Der Konzern galt lange als Perle des Mittelstandes, bis er sich durch Zukäufe verhob. So wurden unter Leitung der Familie Storm auch Werke von ThyssenKrupp übernommen und der Sprung an die Börse geschafft. Mit der Finanzkrise 2008 wurde „S+B“ ein Sanierungsfall. Der russische Oligarch Viktor Veckelsberg kam an Bord, heute größter Aktionär der Mutterfirma.

Neuer Besitzer der Distributions GmbH ist die zur IMS-Gruppe gehörende französische Firma „Jacquet Metal Service“. Die Befürchtungen der Belegschaft, der neue Erwerber würde ihre Firma schließen und sich so eines Konkurrenten entledigen, bewahrheiteten sich nicht, sagt Consoir.

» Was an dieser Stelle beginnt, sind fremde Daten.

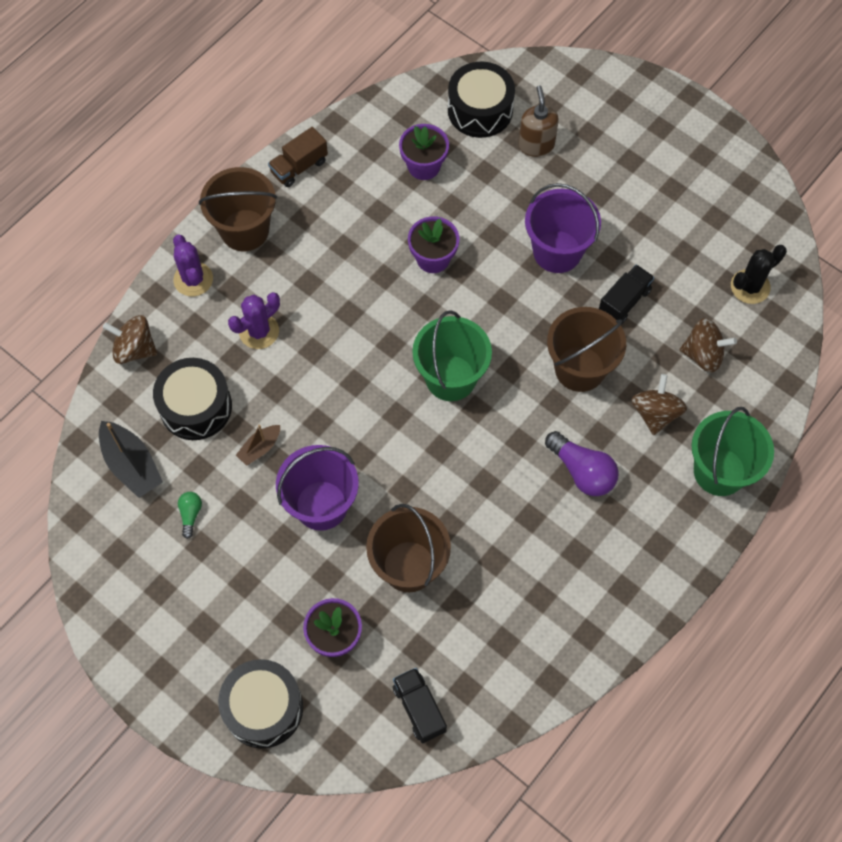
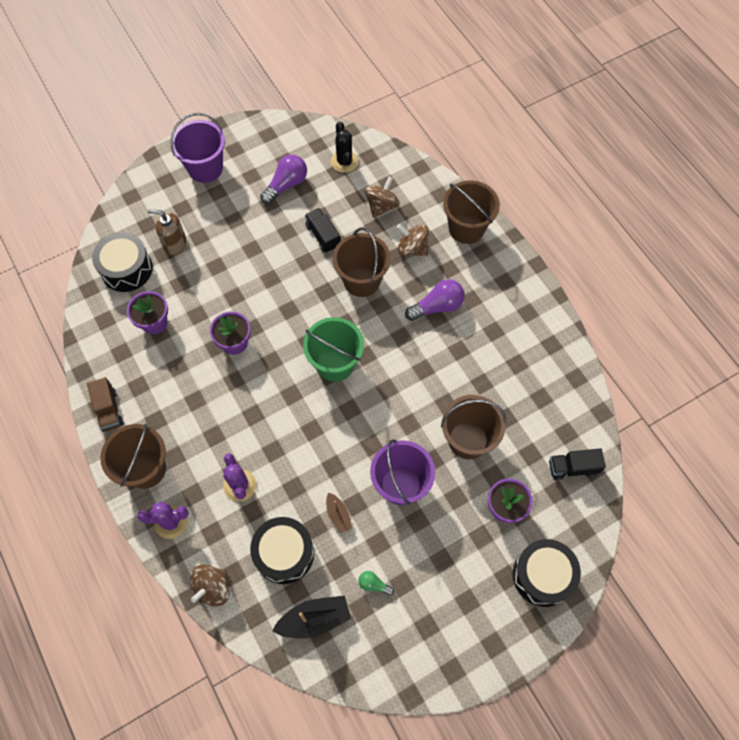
camera: 70 degrees left, 0 degrees up
(557, 251) = (266, 262): purple bucket -> purple bucket (205, 168)
(679, 232) = (286, 185): none -> purple light bulb
(719, 471) = (466, 228): green bucket -> brown bucket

Viel mehr Positives fällt dem Gewerkschafter zu den neuen Besitzern nicht ein, die offenbar Pläne haben.

Die Distributions GmbH, die demnächst auch nicht mehr „Schmolz + Bickenbach“ im Namen führen soll, soll Anfang 2017 in fünf Einzelgesellschaften aufgeteilt werden. Damit werden noch einmal 105 Jobs wegfallen. „Der Personalabbau läuft schon“, sagt Schagun.

Dabei sei auch Langzeitkranken ohne Anhörung des Betriebsrates die Kündigung ausgesprochen worden, ergänzt Consoir. Er glaubt, dass „die Sozialauswahl nicht eingehalten wird“. Der Jobabbau, der die Belegschaft auf unter 300 Köpfe schrumpfen lässt, wurde mit dem Betriebsrat über einen Sozialplan schon ausgehandelt.

Das sei betriebsintern zu regeln, sagt Consoir. In sein Metier fällt nun der Kampf um den Haustarifvertrag, der seit 2004 immer angewandt worden sei — und von dem der neue Besitzer nun nichts mehr wissen wolle. Die Tariferhöhung im Juli habe er schon nicht weitergegeben, sagt Consoir. Dieser Fall sei schon beim Arbeitsgericht.